Foto: Lucas Uebel/Divulgação Grêmio
O Grêmio se prepara para fazer um dos jogos mais tensos da história do clube. Com 98,2% de chance de ser rebaixado, o time gaúcho joga hoje (2), diante do São Paulo, sabendo que uma derrota pode significar a queda para Série B com duas rodadas de antecedência, desde que acompanhada de pelo menos um resultado paralelo. Mais do que um jogo físico ou tático, o duelo das 20h (horário de Brasília) será mental. Para jogadores e torcedores.
A partida válida pela 37ª rodada do Campeonato Brasileiro marca a volta dos gremistas à Arena do Grêmio, depois de punição por invasão de gramado. Ou seja, um ingrediente a mais no caldeirão de tensão e ansiedade.
O UOL Esporte ouviu dois psicólogos com atuação no esporte para apontar o impacto do iminente rebaixamento no elenco e em quem apoia o time.
"A questão do rebaixamento é multifatorial. Sempre que se tenta encontrar respostas simples, é impossível. Há uma cadeia de acontecimentos", opinou o doutor em psicologia do esporte, Maurício Pinto Marques.
"Normalmente o fator financeiro pesa bastante, mas o Grêmio pode ser o primeiro, ou um dos primeiros, a ser rebaixado sem salários atrasados, o que torna ainda mais complexo", completou.
Para Marques, o abalo do grupo tem como fator importante as frequentes trocas de jogadores, técnicos e modelo de jogo, algo que abala a confiança do grupo de atletas.
"Há um misto de instabilidade emocional com falta de atitude. Para quem viu o jogo contra o Bahia, isso ficou muito claro. O Bahia, ainda que tecnicamente inferior, fez uma final de Copa do Mundo, o Grêmio, talvez pela pretensa superioridade técnica, de um time que disputou títulos em todos os últimos anos, não. Mas foi um time que mentalmente mudou muito de estilo, de modelo de jogo, de escalação. Ninguém sabe quem é o lateral titular, o atacante, o goleiro. Isso são fatores importantes. Se vê o time sofrendo gols e se desmanchando psicologicamente a ponto da maior liderança técnica, o Geromel, falhar como falhou", opinou.

TAREFAS DO EXERCÍCIO
A – Diga se cada afirmação concorda com o texto sobre o Grêmio, respondendo sim ou não e citando literalmente as palavras do texto que decidem: (i) O jogo contra o São Paulo começa às 20h, horário de Brasília. (ii) Para Maurício Pinto Marques, o rebaixamento tem uma única causa. (iii) A partida marca o retorno dos gremistas à Arena do Grêmio.
B – Retome o texto sobre o Grêmio a partir do ponto em que ele termina e continue a escrita.
O material abaixo vem de outra fonte.

MATERIAL FORNECIDO
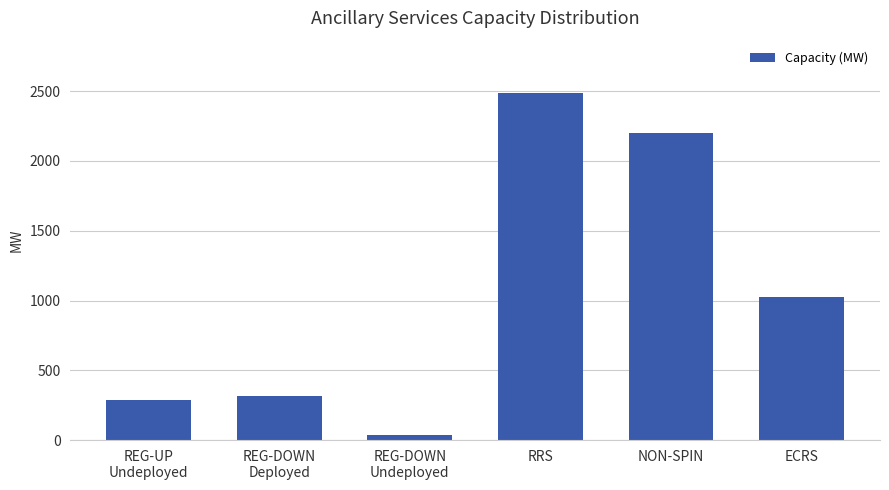

How many series are shown in this chart?

1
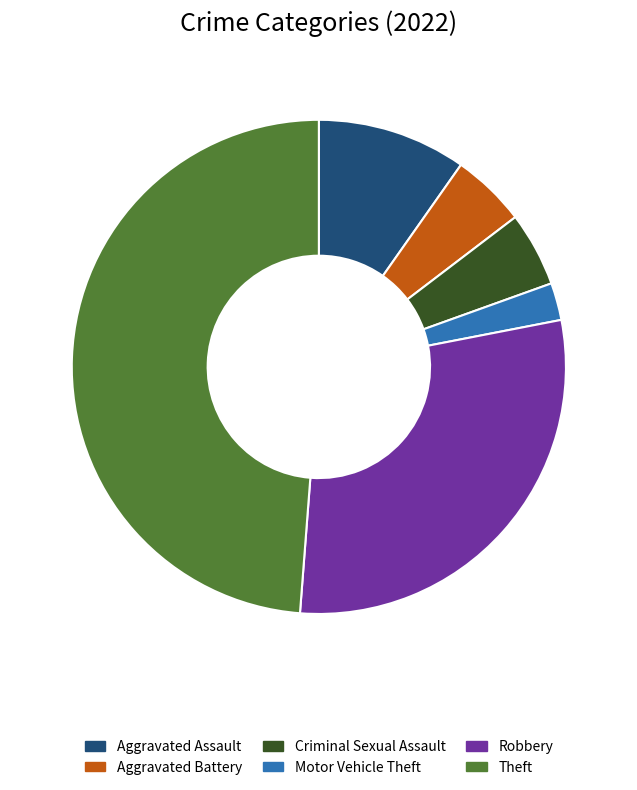

How many segments does this pie chart have?

6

RESPOSTAS NUMERADAS
A –
(i) Sim: "o duelo das 20h (horário de Brasília) será mental".
(ii) Não: "A questão do rebaixamento é multifatorial."
(iii) Sim: "marca a volta dos gremistas à Arena do Grêmio".

B –
Na avaliação dele, ações pontuais de motivação ou a opção por desligar sete jogadores durante a semana dificilmente surtirão efeito.
"De forma pontual, um trabalho específico pode dar algum resultado. Mas ninguém joga com a corda esticada o campeonato todo, é muito desgastante. Por isso se nota tanta diferença em jogos de pontos corridos e mata-mata. Não é sustentável a médio prazo", disse.
"A essa altura do campeonato, as mudanças no grupo são ineficazes. O Felipão mesmo disse, quando assumiu o time, que o grupo era muito grande. E é muito difícil trabalhar com um grupo tão grande de jogadores, de ter controle. Quem não está jogando nunca está feliz, e quando há muita troca, cria uma insegurança e até mesmo lideranças positivas viram negativas. Jogadores que estavam fora, entram como solução, depois são afastados de novo. Isso gera um abalo muito grande, e jogador de futebol é movido a confiança", completou.
Além dos problemas internos, gerados por tantas trocas na dinâmica do ambiente, o contexto também agita mais as coisas.
"Quanto mais pressionado o indivíduo fica, menor a condição de flow, de fluxo de rendimento, como a gente diz, de performance. O grau de ansiedade, nervosismo, medo do pior, acaba prejudicando o foco, a manutenção de foco. Quando o medo vem e toma conta, é uma reação antes mesmo de ser racional. O cérebro sente como situação de perigo e o corpo reage. Tudo afeta o próprio desempenho. Libera hormônios diferentes e o corpo, mesmo sem ter consciência, já entra em um estado diferente. E aí o atleta fica sem desempenho, o resultado fica mais longe. Situações mais críticas de estresse prejudicam muito. É uma bola de neve. O futebol tem muito disso, pressão pelo resultado e todo contexto.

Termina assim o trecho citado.